* Haber *

Ana SayfaÇalışma Yaşamıİş cinayetleri sonucu: Yılın ilk dokuz ayında emeklilik çağındaki en az 228 işçi hayatını kaybetti

İş cinayetleri sonucu: Yılın ilk dokuz ayında emeklilik çağındaki en az 228 işçi hayatını kaybetti

HABER MERKEZİ – İSİG’in raporuna göre 2018’in ilk dokuz ayında iş cinayetleri sonucu hayatını kaybeden işçilerden en az 228’i 50 yaşın üzerinde, yani ‘emeklilik çağında’. Raporda, söz konusu iş cinayetlerinin önüne geçilebilmesi için emeklilik yaşının düşürülmesi, emeklilikte yaşa takılanların emekli olma haklarının tanınması ve Bireysel Emeklilik Sistemi uygulamasına son verilmesi talep edildi.

‘Emeklilikte yaşa takılanlar’a ilişkin Meclis’te görüşülen önerge AKP’nin ret oyu kullandığı ve MHP’nin ‘çekimser’ kaldığı oylamayla reddedilirken, bugün Türkiye’de emeklilik çağındaki birçok kişi çalışmak zorunda kalıyor.

İşçi Sağlığı ve İş Güvenliği Meclisi’nin (İSİG) yayınladığı rapora* göre 2018 yılının ilk dokuz ayında emeklilik çağında çalışmak zorunda kalan en az 228 ücretli işçi, iş cinayetleri sonucu yaşamını yitirdi.

Yine bu yılın ilk dokuz ayında 50 yaş üzeri en az 139 çiftçi ve esnaf da çalışırken hayatını kaybetti.

Rapordan öne çıkanlar şöyle:

  • Hayatını kaybedenlerin 206’sı 51-64 yaş aralığındayken 22’si ise 65 yaş ve üzerinde. 65 yaş ve üzerindeki işçiler tarım, ticaret, metal, inşaat, taşımacılık, konaklama ve genel işler işkollarında çalışıyordu.
  • Ölümler en çok inşaat, taşımacılık, tarım, belediye/genel işler, ticaret/büro ve madencilik işkollarında gerçekleşti.
  • En fazla ölüm nedeni yüksekten düşme, ezilme/göçük, kalp krizi ve trafik kazası. Emeklilik çağında çalışan her beş işçiden 1’i çalışırken kalp krizi geçirerek yaşamını yitiriyor.

* Yapılacak işler *
[A] Habere göre 2018'in ilk dokuz ayında 65 yaş ve üzerindeki kaç işçi hayatını kaybetti?
[B] Haberde 65 yaş ve üzerindeki işçilerin çalıştığı belirtilen işkollarının hepsini sıralayın.
Sonraki satırların haberle hiçbir ilgisi yoktur.

* Gösterilen satırlar *
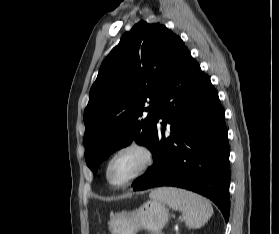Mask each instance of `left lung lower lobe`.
Wrapping results in <instances>:
<instances>
[{"instance_id": "0a47b994", "label": "left lung lower lobe", "mask_w": 279, "mask_h": 234, "mask_svg": "<svg viewBox=\"0 0 279 234\" xmlns=\"http://www.w3.org/2000/svg\"><path fill=\"white\" fill-rule=\"evenodd\" d=\"M159 119L163 121L159 123ZM170 135L165 136V130ZM153 165L134 191L176 186L211 199L229 218V145L225 112L210 78L184 46L159 95Z\"/></svg>"}]
</instances>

* Görevlere göre çözümler *
[A] 2018'in ilk dokuz ayında 65 yaş ve üzerindeki 22 işçi hayatını kaybetti.

[B] Tarım, ticaret, metal, inşaat, taşımacılık, konaklama ve genel işler.